Recast the lines below as a Markdown table with columns Row and Line, from the start of the records through the line containing "1: (282, 231)", skipping blank lines and leaving out the pictures.

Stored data
= = =

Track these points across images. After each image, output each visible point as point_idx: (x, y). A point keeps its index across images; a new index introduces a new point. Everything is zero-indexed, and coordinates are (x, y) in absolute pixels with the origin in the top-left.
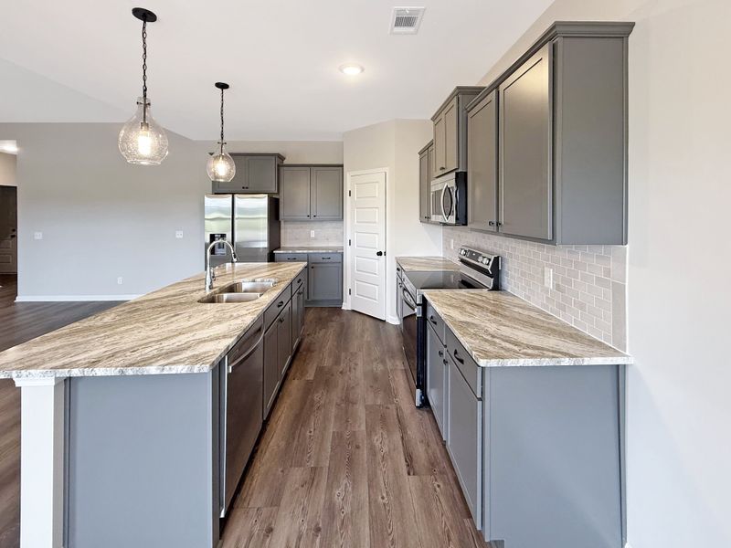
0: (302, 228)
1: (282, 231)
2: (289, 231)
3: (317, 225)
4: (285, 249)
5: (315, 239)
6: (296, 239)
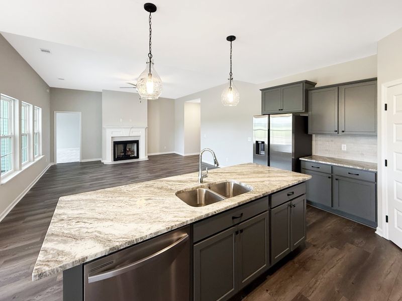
0: (332, 141)
1: (314, 143)
2: (319, 142)
3: (349, 140)
4: (317, 158)
5: (347, 152)
6: (326, 150)
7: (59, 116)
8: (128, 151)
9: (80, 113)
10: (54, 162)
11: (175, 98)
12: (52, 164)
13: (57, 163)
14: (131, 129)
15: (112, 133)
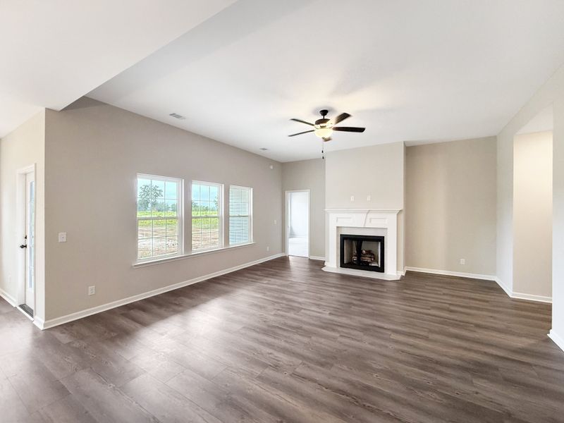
8: (365, 255)
10: (285, 252)
13: (289, 254)
14: (367, 213)
15: (337, 221)
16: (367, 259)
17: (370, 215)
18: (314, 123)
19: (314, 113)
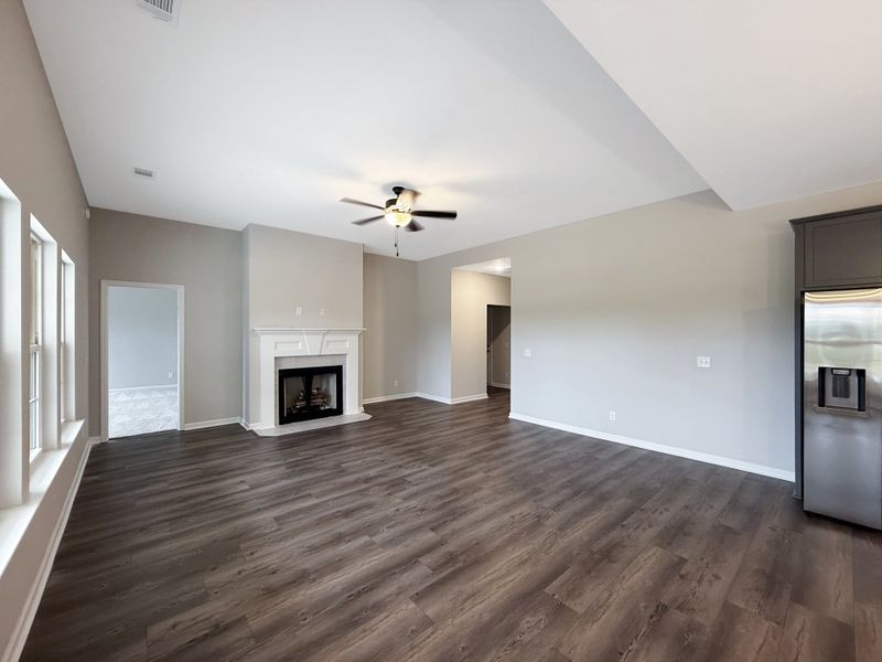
7: (116, 296)
8: (316, 397)
9: (180, 290)
10: (100, 434)
11: (418, 259)
12: (95, 441)
13: (111, 436)
14: (324, 334)
15: (276, 347)
16: (319, 401)
17: (327, 338)
18: (384, 206)
19: (385, 188)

= = =

- **WRITTEN REPLY**
| Row | Line |
|---|---|
| 1 | Track these points across images. After each image, output each visible point as point_idx: (x, y). A point keeps its index across images; a new index introduces a new point. Everything is zero-indexed, and coordinates are (x, y) in absolute pixels with the origin in the top-left. |
| 2 | 0: (302, 228) |
| 3 | 1: (282, 231) |